In the summer of the 1917, American command ordered the 22nd Infantry to select three officers and four hundred enlisted men for immediate service overseas. The men were chosen based on highly-sought skillsets, like horsemanship, drivers training, and mechanical abilities. Why Waslawik was selected remains unclear, but it might have been due to a command of a European language or familiarity with the customs and culture of that part of the globe. Regardless of the reason, Waslawik joined the other picked-men in making the Atlantic crossing in August.

Available records don’t provide any detailed information on Waslawik’s war service, so we have no insight into the kind of war experience the young man had. By January 1920, however, we do know that now first-sergeant Waslawik was stationed at a military prison in Coblentz, Germany, where he served as a guard, remaining there until late July 1920 when he finally boarded a transport ship for home. 

Upon his return to the United States, Waslawik completed one more year of military service. An honorable discharge followed in August, 1921, ending Waslawik’s eight-year career in the army. He then petitioned the United States government for citizenship under new naturalization laws passed in 1918 and 1919, provisions that extended citizenship to foreign-born veterans of the First World War. In his application, Waslawik also asked the government to change his surname from Waslawik to Wesley, a request that was granted.

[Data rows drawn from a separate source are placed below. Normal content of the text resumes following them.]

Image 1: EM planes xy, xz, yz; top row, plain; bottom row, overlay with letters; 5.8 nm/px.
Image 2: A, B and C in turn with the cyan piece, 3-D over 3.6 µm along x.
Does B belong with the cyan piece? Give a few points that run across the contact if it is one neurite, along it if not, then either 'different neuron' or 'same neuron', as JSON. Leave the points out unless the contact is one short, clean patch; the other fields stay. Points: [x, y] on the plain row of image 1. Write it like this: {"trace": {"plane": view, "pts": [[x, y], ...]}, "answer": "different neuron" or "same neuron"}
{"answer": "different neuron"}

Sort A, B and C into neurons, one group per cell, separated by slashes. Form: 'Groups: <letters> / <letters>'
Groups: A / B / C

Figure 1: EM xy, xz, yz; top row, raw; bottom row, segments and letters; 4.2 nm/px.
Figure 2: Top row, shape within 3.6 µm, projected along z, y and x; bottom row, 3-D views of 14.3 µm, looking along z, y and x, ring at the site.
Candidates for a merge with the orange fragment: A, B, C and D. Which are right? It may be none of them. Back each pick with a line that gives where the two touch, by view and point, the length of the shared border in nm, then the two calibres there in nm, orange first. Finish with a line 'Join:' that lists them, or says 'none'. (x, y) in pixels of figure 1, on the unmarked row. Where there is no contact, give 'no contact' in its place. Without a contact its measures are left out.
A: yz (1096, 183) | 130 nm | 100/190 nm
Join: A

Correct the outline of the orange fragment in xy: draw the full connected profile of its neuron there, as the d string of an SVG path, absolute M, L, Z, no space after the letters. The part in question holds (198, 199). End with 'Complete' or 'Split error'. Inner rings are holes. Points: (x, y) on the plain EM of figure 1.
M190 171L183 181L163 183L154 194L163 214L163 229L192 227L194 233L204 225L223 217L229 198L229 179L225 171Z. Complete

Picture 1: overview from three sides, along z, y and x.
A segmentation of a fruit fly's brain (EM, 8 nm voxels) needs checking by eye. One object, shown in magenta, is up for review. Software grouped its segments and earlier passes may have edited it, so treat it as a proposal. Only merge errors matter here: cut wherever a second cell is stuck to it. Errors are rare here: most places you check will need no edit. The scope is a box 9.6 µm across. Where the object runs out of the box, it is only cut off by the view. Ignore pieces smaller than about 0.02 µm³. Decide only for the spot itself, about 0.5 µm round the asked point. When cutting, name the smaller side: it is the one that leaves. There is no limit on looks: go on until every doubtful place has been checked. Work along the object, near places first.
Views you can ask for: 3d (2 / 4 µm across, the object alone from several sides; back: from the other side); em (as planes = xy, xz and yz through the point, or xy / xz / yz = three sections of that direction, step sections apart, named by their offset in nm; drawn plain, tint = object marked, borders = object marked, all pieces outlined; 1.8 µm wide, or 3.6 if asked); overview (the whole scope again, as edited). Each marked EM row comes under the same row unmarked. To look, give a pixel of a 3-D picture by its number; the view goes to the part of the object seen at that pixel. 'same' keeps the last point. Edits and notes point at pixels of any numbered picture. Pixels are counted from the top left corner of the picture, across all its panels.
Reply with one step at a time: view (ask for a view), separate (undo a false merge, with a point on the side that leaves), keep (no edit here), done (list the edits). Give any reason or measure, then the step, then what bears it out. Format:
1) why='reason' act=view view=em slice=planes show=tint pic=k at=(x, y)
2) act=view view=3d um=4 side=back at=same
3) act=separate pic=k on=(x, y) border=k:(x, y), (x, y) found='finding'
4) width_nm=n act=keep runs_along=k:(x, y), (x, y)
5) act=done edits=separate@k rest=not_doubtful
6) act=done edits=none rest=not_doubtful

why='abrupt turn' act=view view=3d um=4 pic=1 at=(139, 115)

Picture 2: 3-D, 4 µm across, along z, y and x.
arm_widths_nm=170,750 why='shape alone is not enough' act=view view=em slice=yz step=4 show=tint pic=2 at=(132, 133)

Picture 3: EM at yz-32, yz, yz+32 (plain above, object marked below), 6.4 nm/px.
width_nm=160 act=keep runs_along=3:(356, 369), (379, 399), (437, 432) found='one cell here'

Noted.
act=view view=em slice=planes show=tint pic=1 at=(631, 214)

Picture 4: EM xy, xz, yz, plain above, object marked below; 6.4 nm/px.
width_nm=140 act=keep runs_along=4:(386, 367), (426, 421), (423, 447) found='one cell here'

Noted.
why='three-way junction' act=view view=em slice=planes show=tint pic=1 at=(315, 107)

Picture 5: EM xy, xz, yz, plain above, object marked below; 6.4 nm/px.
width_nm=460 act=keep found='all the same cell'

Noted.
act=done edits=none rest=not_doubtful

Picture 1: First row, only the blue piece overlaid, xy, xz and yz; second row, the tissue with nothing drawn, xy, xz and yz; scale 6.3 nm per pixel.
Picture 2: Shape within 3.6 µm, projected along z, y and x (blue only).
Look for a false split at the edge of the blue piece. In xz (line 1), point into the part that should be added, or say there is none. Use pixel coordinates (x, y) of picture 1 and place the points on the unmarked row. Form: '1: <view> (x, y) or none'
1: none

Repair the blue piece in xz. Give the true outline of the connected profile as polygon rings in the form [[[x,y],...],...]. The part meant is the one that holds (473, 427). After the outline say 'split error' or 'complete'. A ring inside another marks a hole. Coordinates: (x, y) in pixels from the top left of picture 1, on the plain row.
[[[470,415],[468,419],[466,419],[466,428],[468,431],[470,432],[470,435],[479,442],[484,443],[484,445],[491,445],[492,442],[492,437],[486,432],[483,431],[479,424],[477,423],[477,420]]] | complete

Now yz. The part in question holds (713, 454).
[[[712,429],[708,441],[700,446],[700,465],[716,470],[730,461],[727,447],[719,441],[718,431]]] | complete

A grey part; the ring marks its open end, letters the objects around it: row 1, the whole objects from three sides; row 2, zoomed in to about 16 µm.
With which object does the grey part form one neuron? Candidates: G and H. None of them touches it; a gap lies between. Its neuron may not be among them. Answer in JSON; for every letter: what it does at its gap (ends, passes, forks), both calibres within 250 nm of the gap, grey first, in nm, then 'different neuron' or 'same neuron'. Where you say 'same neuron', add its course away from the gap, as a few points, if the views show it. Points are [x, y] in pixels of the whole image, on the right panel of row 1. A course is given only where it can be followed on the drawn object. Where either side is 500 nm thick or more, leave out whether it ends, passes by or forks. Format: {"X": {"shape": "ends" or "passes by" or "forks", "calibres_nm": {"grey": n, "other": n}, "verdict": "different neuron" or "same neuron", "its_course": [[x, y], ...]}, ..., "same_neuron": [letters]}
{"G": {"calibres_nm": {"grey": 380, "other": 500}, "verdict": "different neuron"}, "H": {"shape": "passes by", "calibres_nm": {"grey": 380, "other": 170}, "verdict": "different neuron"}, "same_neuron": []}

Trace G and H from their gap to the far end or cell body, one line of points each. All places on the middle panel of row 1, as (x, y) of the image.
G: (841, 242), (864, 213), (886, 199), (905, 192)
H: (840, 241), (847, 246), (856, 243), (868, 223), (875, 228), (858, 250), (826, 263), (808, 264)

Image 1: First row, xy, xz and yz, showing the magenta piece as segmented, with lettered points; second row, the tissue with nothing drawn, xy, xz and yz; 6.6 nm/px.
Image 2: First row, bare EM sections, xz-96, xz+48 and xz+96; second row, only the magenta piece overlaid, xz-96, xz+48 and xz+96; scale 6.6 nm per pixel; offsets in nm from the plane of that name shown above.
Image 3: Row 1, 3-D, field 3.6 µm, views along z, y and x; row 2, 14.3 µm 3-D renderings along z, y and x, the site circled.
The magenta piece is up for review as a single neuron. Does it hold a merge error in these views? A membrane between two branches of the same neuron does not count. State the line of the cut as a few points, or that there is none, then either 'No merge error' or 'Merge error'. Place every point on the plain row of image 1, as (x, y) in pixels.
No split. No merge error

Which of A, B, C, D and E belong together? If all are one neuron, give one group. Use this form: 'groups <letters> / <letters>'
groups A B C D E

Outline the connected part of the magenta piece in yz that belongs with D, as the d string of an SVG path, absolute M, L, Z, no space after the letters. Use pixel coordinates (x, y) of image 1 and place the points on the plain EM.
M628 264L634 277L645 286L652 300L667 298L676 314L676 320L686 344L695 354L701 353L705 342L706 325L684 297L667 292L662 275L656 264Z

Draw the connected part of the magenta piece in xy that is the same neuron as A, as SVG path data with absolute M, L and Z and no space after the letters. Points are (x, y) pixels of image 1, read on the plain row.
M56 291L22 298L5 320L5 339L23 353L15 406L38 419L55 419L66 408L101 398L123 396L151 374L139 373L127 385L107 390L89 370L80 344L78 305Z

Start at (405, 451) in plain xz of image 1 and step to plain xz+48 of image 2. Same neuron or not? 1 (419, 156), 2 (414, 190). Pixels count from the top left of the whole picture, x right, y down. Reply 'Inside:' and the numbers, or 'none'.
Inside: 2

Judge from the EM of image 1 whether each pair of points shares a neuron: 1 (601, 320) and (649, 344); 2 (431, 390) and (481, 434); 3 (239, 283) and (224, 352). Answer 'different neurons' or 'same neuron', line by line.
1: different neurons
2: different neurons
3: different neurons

Wesley and his wife Margaret, whom he married while stationed in Germany in April 1920, remained in Black Mountain only a short time, relocating to Clarion, Pennsylvania, with their young daughter Grace Eva sometime before 1930. He secured work as an oil gager—one who samples and tests oil quality—with the Valvoline Oil Company in East Butler.

North Carolina must have made some kind of impression on Wesley, however. We lose him in the historical record after 1942, but he turns up again in 1975, the year of his death. At some point in that thirty-three-year-span, Wesley returned to the Old North State and settled in Southport. He died on Bald Head Island on September 13, 1975, and is interred in the National Cemetery at Wilmington, a veteran’s headstone marking his final resting place.